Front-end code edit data
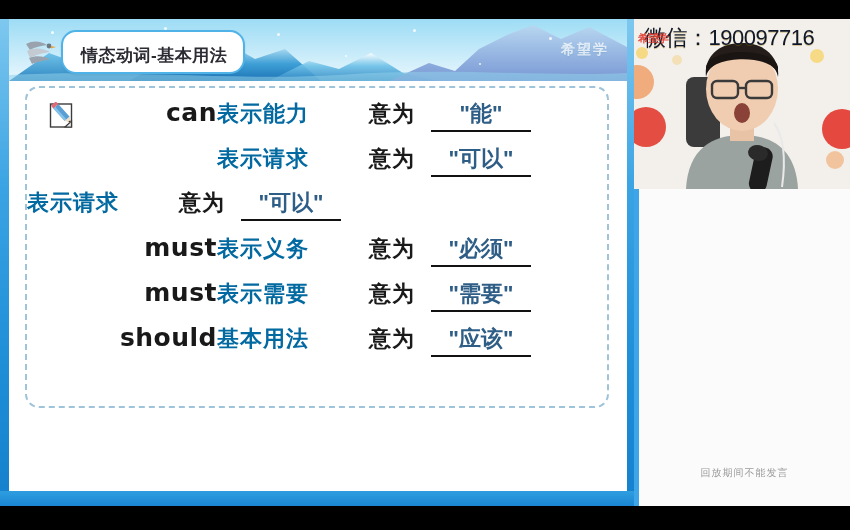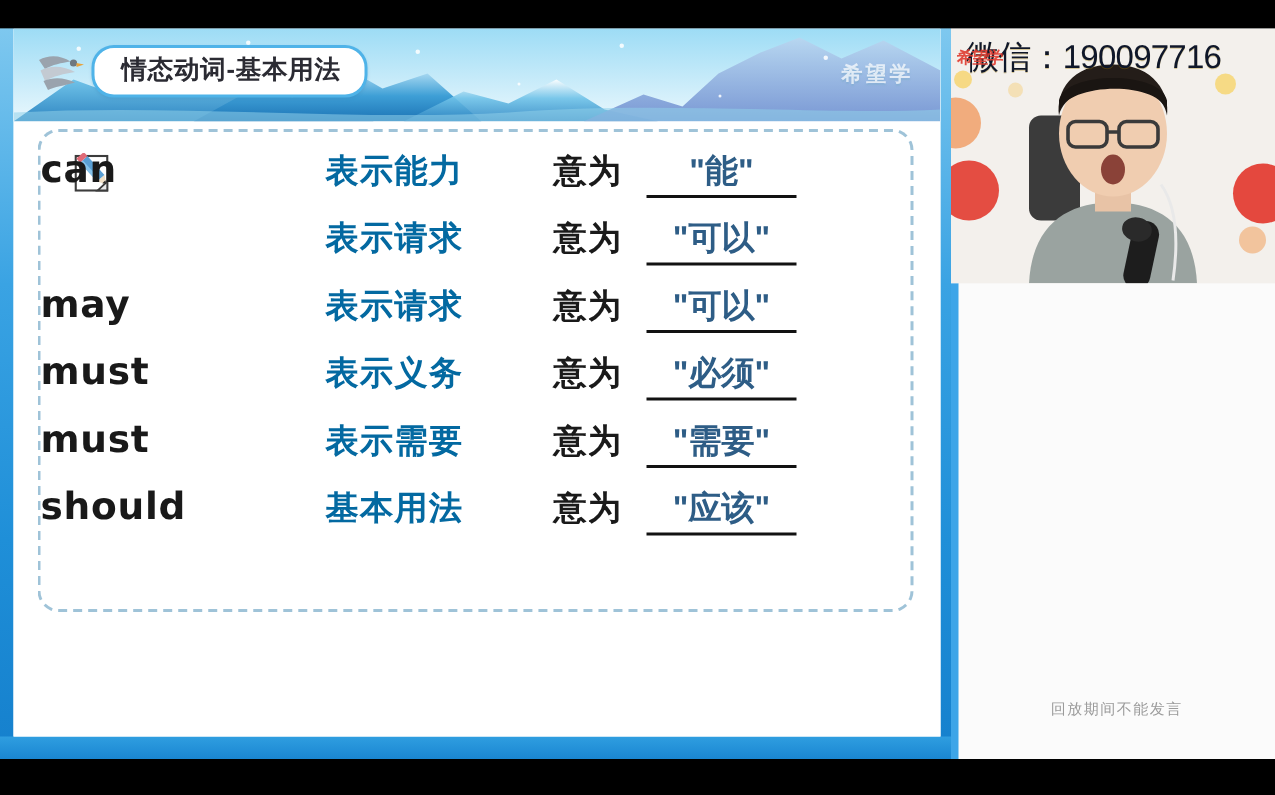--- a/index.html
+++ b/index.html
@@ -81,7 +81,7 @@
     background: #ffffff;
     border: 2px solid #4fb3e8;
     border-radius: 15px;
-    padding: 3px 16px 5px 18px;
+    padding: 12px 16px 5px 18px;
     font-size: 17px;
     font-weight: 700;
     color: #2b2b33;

== WRITTEN TASK ==
Your copy should be the entries retyped exactly, with no images in it.

== ANSWER FOR THE TASK ==
--- a/index.html
+++ b/index.html
@@ -81,7 +81,7 @@
     background: #ffffff;
     border: 2px solid #4fb3e8;
     border-radius: 15px;
-    padding: 3px 16px 5px 18px;
+    padding: 12px 16px 5px 18px;
     font-size: 17px;
     font-weight: 700;
     color: #2b2b33;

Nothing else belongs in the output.